## Lesetext
==========
Die internationale Zuständigkeit des Gerichts im Bereich der elterlichen Verantwortung ist in dem Haager Übereinkommen über die zivilrechtlichen Aspekte internationaler Kindesentführung (HKÜ), in der Brüssel IIa-VO und in dem Haager Übereinkommen über die Zuständigkeit, das anzuwendende Recht, die Anerkennung, Vollstreckung und Zusammenarbeit auf dem Gebiet der elterlichen Verantwortung und Maßnahmen zum Schutz von Kindern (KSÜ) geregelt.
Der Vorrang der Brüssel IIa-VO folgt aus Art. 60 e) der Brüssel IIa-VO, wenn die Kindesentführung von einem Mitgliedsstaat in einen anderen Mitgliedsstaat erfolgte. Die Zuständigkeit des Gerichts des gewöhnlichen Aufenthaltes des Kindes ist nicht gegeben, wenn das Kind im Sinne von Art. 3 HKÜ widerrechtlich ins Ausland verbracht wurde oder dort zurückgehalten wird.
Die internationale Zuständigkeit des Gerichts im Bereich der elterlichen Verantwortung ist in Art. 8 Brüssel IIa-VO geregelt. Für Entscheidungen die elterliche Verantwortung betreffend, sind die Gerichte des Mitgliedsstaates zuständig, in dem das Kind zum Zeitpunkt der Antragstellung seinen gewöhnlichen Aufenthalt hat.
Nach Art. 10 Brüssel IIa-VO bleibt das Gericht des Mitgliedsstaates in Fällen von Kindesentführung so lange zuständig, bis das Kind einen gewöhnlichen Aufenthalt in einem anderen Mitgliedsstaat erlangt hat. Sofern sich das Kind noch nicht für ein Jahr in dem anderen Mitgliedsstaat aufhält und der Sorgeberechtigte der Verbringung nicht zugestimmt hat, ist die Zuständigkeit des deutschen Gerichts gegeben.
Gem. § 12 IntFamRVG ist das Familiengericht zuständig, in dessen Bezirk ein Oberlandesgericht seinen Sitz hat. Im Bezirk des Kammergerichts Berlin ist das Familiengericht Pankow/Weißensee zuständig.
Wenn weder die Brüssel IIa-VO, das HKÜ noch das KSP Anwendung finden, ist auf autonomes Recht gem. §§ 99, 152 FamFG zurückzugreifen.
Statut
Das materielle Recht folgt aus dem HKÜ, dem KSÜ und subsidiär aus Art. 21 EGBGB. Das HKÜ (Art. 12, 13, 20) geht im Rahmen seines Anwendungsbereiches dem KSÜ vor. Gem. Art. 15 KSÜ ist auf das Recht des Mitgliedsstaates des gewöhnlichen Aufenthaltes abzustellen, so auch in Art. 21 EGBGB.
==========
## Auszug aus Datensatz
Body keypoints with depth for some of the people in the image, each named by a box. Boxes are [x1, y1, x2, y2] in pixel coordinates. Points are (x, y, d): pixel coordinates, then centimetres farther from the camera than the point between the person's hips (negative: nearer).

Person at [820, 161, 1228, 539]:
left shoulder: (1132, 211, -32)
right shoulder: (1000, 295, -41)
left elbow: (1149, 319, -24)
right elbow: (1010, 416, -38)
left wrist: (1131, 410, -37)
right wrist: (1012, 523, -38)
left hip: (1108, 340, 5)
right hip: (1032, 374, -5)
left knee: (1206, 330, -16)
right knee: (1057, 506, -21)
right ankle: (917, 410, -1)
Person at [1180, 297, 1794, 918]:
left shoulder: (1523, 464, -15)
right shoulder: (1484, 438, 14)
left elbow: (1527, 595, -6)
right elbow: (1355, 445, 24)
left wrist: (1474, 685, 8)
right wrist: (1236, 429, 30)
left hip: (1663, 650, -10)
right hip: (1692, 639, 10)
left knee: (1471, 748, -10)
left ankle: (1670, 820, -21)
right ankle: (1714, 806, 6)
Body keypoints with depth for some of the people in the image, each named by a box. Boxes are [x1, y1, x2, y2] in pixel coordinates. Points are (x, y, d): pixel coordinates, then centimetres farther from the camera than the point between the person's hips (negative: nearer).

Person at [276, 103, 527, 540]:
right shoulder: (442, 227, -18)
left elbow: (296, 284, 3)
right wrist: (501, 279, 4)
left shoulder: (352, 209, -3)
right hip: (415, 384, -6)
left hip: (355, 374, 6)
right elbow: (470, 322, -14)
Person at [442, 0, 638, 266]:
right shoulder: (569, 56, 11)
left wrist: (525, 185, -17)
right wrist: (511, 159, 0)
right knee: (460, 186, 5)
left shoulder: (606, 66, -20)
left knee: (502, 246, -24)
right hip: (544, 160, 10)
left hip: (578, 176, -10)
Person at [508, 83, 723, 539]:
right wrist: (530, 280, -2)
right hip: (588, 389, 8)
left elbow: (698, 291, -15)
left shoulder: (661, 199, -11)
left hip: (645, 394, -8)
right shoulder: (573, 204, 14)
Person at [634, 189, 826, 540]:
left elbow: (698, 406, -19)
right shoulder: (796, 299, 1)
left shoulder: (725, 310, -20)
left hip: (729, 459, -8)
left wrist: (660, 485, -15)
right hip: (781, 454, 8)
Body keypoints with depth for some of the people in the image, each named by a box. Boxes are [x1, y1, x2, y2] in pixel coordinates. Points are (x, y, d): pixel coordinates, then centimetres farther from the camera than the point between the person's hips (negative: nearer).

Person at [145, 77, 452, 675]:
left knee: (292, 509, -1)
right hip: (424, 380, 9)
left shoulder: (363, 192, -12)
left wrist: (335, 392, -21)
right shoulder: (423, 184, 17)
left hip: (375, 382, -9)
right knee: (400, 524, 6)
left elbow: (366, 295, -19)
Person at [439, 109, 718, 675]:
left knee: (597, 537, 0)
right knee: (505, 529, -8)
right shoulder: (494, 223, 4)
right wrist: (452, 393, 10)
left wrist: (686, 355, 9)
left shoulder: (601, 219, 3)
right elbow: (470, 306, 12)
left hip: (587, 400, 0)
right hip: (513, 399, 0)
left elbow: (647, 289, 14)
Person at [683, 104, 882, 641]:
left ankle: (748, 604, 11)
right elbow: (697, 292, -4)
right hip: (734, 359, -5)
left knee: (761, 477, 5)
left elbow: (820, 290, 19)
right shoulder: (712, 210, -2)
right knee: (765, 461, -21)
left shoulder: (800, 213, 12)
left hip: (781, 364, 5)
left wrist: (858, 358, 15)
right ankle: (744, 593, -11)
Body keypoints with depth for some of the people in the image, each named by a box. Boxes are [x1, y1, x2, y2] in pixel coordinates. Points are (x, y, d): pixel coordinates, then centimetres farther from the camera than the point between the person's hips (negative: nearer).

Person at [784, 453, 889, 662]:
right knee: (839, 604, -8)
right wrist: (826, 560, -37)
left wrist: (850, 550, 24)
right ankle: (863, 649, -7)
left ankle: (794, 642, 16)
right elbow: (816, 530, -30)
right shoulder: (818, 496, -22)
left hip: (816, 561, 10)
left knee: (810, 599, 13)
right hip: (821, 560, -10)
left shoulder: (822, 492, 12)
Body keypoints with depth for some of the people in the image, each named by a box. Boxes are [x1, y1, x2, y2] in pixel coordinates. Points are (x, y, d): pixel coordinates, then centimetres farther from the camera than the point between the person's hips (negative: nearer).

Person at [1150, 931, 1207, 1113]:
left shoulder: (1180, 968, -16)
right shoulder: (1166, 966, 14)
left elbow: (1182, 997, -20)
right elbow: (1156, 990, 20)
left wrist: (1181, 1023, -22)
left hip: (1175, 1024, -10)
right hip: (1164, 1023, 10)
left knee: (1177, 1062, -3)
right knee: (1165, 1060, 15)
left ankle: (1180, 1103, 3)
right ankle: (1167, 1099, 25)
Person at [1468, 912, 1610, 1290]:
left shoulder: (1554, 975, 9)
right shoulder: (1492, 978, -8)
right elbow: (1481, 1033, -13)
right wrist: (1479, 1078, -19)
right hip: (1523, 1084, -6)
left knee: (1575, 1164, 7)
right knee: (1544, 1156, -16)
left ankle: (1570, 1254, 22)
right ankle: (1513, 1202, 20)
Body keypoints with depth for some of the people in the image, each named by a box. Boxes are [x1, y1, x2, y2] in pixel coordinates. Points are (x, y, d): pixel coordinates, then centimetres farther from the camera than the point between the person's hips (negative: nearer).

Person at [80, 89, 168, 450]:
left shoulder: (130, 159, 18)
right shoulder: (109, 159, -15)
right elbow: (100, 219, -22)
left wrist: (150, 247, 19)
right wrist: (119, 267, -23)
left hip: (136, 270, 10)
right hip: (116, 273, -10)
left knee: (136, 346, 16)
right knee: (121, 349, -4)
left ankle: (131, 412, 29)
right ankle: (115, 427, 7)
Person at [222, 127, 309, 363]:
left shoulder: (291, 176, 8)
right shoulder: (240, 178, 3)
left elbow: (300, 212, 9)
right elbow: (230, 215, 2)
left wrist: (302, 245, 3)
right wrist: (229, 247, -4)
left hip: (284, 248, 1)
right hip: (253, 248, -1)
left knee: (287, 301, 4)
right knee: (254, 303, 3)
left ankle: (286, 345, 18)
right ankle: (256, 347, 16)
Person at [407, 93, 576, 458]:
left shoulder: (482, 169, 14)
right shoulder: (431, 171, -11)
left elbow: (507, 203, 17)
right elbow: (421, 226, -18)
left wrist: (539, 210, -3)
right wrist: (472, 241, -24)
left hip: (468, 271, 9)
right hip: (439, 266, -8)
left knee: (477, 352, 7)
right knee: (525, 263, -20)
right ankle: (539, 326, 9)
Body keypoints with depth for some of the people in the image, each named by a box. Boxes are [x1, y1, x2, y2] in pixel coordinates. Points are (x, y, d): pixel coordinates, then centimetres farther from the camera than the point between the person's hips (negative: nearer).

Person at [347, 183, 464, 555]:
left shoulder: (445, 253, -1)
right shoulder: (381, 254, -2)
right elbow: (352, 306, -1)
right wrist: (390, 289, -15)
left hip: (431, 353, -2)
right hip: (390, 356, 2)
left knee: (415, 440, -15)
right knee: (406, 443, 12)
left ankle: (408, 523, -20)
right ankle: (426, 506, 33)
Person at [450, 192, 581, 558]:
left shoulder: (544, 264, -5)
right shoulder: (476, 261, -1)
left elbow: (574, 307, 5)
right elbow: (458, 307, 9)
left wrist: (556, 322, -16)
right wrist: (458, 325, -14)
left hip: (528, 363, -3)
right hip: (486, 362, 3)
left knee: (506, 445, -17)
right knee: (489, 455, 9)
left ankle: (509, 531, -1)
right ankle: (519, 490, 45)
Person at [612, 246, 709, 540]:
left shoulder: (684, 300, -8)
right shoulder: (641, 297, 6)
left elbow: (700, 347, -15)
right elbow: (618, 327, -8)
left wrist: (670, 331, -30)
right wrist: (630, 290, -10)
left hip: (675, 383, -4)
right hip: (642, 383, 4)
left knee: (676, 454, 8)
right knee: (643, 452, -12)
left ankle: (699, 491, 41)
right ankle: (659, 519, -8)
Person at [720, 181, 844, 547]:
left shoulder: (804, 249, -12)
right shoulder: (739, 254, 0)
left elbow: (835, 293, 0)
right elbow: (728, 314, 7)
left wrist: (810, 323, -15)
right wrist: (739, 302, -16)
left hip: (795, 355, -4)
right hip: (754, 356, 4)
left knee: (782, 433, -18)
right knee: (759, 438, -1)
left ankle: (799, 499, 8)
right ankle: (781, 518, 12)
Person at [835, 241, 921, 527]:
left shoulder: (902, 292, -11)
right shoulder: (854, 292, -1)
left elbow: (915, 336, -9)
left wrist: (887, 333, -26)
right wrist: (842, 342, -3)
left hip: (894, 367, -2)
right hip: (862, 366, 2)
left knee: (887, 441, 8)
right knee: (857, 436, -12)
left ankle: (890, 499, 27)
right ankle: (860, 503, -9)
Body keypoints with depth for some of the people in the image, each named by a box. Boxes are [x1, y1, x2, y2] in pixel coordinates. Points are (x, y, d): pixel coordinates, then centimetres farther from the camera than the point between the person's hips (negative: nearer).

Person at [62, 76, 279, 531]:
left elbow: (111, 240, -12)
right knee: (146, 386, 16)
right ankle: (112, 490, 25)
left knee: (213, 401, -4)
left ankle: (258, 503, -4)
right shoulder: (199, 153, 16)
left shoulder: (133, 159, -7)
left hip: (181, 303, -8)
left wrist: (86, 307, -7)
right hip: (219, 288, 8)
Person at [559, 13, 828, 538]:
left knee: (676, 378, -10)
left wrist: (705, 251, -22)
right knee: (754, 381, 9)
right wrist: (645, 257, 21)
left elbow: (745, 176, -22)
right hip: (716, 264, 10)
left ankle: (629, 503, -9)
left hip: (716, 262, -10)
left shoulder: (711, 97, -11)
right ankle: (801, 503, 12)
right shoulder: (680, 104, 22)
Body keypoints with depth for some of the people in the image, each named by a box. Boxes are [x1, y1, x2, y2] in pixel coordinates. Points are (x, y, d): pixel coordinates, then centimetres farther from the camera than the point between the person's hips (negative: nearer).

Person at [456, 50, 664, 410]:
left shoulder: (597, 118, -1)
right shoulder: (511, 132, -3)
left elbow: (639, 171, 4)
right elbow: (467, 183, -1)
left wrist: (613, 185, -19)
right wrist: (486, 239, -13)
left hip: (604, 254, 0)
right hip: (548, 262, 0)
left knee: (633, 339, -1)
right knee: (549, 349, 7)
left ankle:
==========
## Ihre Aufgabe
Knüpfen Sie an das Ende des Textes über die Zuständigkeit bei internationaler Kindesentführung an und schreiben Sie ihn weiter.

## Ergebnis dieser Übung
Nach Art. 21 HKÜ kann auch eine Umgangsregelung in dem Mitgliedsstaat, in dem sich das Kind aufhält, beantragt werden. Die Zuständigkeit des deutschen Gerichts wird dadurch nicht verdrängt.
Wenn ein Elternteil das gemeinsame Kind gegen den Willen des anderen Elternteils in Ausland verbringt oder im Ausland zurückhält, kann der andere Elternteil das Verfahren nach dem HKÜ durchführen mit dem Ziel der Rückführung des Kindes nach Deutschland und der Herbeiführung einer Entscheidung zur elterlichen Sorge und/oder der Regelung des Umgangs.
Das Verbringen/Zurückhalten ist widerrechtlich i.S.v. Art. 3 HKÜ, wenn dadurch das Sorgerecht verletzt wurde. Das HKÜ findet Anwendung, sofern das Kind das 16. Lebensjahr noch nicht vollendet hat. (Art. 4 HKÜ)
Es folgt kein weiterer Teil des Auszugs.